Monitoring Terminasi- Recovery room

 Pada akhir proses pembedahan, pasien dipindahkan


ke ruang pemulihan dengan melanjutkan oksigenasi
3 lpm dengan kanul oksigen, diawasi tanda vital
setiap 15 menit hingga stabil, memposisikan head
up 30derajat hingga 24 jam pasca operasi, dan
penanganan hemodinamik pasien.
KESIMPULAN
 Pasien Tn. HL berusia 58 tahun dengan diagnosis Diabetic foot wagner 4 digiti iv pedis
sinistra, dilakukan tindakan debridement dan amputasi pada tanggal 10 November 2018.
Dari data anamnesis didapatkan adanya penyulit berupa penyakit DM tipe 2
(terkontrol). Pada dasarnya urutan dalam anestesi terdiri atas: Persiapan, Premedikasi,
Induksi/anestesi, Maintenance Monitoring, Terminasi (menutup gas-gas anestesi), Ke
RR/Recovery Room (ruang pemulihan) Monitoring seperti yang telah dilaporkan.
 Ulkus kaki diabetik adalah kaki pada pasien dengan diabetes melitus yang mengalami
perubahan patologis akibat infeksi, ulserasi yang berhubungan dengan abnormalitas
neurologis, penyakit vaskular perifer dengan derajat bervariasi, dan atau komplikasi
metabolik dari diabetes pada ekstrimitas bawah.
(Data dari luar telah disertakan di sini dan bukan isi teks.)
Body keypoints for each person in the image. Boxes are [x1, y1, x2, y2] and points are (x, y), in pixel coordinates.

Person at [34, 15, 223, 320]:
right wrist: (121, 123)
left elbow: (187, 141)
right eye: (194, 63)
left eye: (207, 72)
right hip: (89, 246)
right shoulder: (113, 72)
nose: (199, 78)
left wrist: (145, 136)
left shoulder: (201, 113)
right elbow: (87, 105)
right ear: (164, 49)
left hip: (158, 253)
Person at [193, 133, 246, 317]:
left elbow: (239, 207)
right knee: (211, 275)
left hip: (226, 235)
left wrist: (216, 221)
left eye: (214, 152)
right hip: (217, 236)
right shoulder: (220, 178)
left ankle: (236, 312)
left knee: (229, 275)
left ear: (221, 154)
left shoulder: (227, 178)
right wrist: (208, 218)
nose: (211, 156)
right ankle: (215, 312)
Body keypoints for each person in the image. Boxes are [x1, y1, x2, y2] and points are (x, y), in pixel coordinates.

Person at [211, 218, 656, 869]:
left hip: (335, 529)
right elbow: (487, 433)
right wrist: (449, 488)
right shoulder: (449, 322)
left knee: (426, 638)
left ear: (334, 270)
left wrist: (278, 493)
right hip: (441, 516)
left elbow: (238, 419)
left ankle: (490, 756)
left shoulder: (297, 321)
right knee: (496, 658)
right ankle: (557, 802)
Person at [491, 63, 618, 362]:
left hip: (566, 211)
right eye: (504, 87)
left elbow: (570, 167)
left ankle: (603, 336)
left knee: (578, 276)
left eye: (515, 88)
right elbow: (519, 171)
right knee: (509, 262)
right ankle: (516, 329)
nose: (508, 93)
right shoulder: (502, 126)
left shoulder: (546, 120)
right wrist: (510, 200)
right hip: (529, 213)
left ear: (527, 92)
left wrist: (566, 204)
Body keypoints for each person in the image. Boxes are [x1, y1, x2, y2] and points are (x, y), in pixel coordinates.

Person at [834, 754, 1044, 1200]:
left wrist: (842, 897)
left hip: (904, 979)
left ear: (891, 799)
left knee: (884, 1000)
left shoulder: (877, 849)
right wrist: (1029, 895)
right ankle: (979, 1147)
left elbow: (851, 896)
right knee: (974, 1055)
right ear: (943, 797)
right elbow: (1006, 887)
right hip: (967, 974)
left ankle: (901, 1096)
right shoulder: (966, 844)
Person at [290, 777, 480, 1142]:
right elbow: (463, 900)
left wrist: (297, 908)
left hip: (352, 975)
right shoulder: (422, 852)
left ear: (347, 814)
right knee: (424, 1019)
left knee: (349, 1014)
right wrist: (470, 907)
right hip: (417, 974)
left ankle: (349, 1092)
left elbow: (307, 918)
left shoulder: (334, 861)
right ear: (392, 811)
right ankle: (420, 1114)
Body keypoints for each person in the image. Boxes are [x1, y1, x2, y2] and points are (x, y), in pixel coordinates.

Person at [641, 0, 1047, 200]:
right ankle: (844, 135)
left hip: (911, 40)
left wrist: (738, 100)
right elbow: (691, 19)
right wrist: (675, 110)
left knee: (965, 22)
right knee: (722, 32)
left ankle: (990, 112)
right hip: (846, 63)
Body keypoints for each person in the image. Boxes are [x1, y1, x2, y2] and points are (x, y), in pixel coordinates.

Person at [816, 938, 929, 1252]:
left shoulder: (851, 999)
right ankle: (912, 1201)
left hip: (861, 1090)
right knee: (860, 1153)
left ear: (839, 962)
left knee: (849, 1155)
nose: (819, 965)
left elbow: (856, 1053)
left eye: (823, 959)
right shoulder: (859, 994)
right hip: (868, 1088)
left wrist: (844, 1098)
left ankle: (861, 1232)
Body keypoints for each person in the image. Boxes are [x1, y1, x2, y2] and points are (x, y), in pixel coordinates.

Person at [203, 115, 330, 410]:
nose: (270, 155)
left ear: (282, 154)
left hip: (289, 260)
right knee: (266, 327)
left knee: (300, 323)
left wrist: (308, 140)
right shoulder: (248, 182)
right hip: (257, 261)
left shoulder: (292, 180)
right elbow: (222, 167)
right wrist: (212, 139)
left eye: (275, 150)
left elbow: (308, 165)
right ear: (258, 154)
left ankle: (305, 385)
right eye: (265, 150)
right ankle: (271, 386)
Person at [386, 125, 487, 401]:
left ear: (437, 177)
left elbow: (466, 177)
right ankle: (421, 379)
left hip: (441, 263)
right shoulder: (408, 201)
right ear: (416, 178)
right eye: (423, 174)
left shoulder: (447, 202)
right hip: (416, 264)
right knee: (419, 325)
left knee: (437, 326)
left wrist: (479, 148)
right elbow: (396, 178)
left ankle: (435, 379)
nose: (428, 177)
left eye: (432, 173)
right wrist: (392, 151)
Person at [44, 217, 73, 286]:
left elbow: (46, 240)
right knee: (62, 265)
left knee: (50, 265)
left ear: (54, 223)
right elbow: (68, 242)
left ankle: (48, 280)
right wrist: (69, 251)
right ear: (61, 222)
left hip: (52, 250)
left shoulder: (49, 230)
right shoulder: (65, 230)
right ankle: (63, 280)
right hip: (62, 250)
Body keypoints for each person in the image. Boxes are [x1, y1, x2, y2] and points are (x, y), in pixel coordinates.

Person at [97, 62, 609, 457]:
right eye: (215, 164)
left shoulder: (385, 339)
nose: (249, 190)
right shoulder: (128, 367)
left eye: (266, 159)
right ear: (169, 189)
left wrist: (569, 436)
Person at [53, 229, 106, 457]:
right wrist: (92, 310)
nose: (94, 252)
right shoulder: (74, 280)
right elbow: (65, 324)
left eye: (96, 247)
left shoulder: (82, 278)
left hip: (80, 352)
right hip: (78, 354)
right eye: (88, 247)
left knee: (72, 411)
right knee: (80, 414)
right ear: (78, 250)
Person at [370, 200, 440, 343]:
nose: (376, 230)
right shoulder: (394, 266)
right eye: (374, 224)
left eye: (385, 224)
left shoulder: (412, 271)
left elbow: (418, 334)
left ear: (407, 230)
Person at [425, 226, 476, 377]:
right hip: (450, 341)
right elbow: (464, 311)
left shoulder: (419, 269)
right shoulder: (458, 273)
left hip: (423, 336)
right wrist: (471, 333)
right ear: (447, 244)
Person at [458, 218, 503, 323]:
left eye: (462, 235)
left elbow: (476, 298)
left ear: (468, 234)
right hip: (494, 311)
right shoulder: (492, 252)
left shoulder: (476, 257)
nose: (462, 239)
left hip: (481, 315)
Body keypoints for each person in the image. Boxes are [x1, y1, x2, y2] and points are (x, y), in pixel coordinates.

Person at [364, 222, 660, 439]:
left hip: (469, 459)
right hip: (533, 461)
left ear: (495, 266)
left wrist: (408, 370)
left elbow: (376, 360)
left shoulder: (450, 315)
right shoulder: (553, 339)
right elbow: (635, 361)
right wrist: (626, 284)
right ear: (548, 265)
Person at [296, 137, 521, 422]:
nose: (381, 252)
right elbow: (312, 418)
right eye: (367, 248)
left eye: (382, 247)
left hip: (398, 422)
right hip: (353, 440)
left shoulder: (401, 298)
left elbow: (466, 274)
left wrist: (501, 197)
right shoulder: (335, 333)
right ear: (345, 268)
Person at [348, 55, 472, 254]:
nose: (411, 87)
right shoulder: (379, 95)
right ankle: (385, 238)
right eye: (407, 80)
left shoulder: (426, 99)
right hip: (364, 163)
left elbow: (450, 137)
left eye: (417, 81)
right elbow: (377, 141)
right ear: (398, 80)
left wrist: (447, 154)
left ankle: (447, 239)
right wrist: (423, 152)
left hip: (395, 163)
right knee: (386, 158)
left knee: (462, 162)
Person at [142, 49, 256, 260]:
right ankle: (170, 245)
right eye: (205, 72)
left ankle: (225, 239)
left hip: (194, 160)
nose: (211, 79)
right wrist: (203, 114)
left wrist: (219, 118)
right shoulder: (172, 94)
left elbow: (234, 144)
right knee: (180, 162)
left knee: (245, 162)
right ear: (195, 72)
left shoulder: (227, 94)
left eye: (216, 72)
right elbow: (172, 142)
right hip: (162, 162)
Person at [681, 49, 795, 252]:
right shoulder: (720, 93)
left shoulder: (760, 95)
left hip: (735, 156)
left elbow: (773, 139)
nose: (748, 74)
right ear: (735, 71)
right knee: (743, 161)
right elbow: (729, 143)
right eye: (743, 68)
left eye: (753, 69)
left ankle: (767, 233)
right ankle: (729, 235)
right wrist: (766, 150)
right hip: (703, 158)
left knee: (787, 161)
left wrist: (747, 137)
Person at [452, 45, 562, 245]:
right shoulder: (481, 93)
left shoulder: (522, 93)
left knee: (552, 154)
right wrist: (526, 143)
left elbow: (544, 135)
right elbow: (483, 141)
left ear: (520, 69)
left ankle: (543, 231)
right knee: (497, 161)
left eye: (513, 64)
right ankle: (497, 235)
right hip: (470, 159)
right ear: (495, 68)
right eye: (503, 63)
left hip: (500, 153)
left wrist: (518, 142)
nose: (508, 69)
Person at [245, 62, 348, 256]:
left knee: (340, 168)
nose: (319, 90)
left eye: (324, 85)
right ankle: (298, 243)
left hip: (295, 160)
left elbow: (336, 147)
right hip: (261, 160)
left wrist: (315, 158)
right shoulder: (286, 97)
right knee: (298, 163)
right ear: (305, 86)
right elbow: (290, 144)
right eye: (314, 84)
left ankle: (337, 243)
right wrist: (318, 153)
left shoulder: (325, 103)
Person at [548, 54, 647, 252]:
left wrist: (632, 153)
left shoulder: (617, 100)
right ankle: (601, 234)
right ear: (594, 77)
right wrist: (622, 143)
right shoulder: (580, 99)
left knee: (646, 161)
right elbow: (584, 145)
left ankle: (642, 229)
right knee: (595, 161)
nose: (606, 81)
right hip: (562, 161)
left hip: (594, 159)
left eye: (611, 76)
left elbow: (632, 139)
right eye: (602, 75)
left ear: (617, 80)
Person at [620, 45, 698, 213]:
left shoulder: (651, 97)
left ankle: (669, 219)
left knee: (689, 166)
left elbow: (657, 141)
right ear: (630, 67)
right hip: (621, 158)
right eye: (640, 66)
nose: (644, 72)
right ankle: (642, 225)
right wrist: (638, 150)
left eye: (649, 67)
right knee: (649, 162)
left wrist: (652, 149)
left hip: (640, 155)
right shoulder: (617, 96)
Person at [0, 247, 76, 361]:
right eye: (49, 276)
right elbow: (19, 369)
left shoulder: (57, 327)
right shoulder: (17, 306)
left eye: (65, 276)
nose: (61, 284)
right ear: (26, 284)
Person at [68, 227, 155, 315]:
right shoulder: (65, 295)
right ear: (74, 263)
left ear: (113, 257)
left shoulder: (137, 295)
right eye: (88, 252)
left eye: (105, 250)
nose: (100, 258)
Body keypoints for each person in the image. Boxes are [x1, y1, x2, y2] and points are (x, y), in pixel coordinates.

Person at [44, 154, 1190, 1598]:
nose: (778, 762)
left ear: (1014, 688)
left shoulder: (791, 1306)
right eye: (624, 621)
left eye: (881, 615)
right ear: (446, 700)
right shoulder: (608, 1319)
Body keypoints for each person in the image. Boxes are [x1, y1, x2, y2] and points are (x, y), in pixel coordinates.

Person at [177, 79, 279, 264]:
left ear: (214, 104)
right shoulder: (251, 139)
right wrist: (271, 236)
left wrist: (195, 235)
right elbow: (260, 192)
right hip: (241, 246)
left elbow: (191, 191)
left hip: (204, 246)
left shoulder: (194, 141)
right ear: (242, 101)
Gold standard untuk terapi ulkus kaki
diabetik meliputi debridement luka, tatalaksana infeksi, prosedur revaskularisasi atas
indikasi, dan off-loading ulkus. Debridement harus dilakukan pada semua luka kronis untuk
membuang jaringan nekrotik dan debris
 Regional anestesi adalah salah satu teknik anestesi untuk anggota/daerah tubuh
tertentu, khususnya daerah lengan dan abdomen bagian bawah/tungkai. Tipe regional
anestesi terdiri adalah a) Blokade neuroaxial sentral: epidural; spinal; b) Blok saraf
perifer: minor (single nerve); mayor (multiple nerve atau pleksus); c) Infiltrasi; d)
Topikal.
KESIMPULAN
 Subarachnoid Block (SAB)/Spinal Anestesi. Teknik ini dilakukan dengan memasukkan obat
lokal anestesi ke dalam ruang subarachnoid sehingga didapatkan anestesi pada segmen yang
terblok, ke bawah. Anestesi spinal (anestesi subaraknoid) disebut juga sebagai blok spinal
intradural atau blok intratekal. Indikasi dari SAB adalah untuk pembedahan, daerah tubuh yang
dipersyarafi cabang T4 kebawah (daerah papila mamae kebawah). Dengan durasi operasi yang
tidak terlalu lama, maksimal 2-3 jam. Obat–obatan yang dapat digunakan sebagai agen anestesi
lokal secara umum terbagi menjadi 2 golongan, yaitu golongan Ester, seperti prokain, kokain,
dan tetrakain; dan golongan Amide seperi prilokain, lidokain, bupivacaine, dan lain-lain.
 Berdasarkan literature, teknik anestesia terutama dengan penggunaan spinal, epidural,
dan blokade regional yang lain, dapat mengatur sekresi hormon katabolik dan sekresi
insulin residual. Dengan demikian, anestesi regional menjadi pilihan pada pasien dengan
kondisi hiperglikemik (diabetes mellitus). Akan tetapi, tidak ada bukti bahwa anestesia
regional sendiri, atau kombinasi dengan anestesia umum memberikan banyak
keuntungan pada pasien diabetes yang dilakukan pembedahan dalam hal mortalitas dan
komplikasi mayor. Anestesia regional dapat memberikan risiko yang lebih besar pada
pasien diabetes dengan neuropati autonomik
 Pada kasus ini tidak ada pengaruh anestesi yang signifikan terhadap perubahan
hemodinamik maupun metabolik pasien.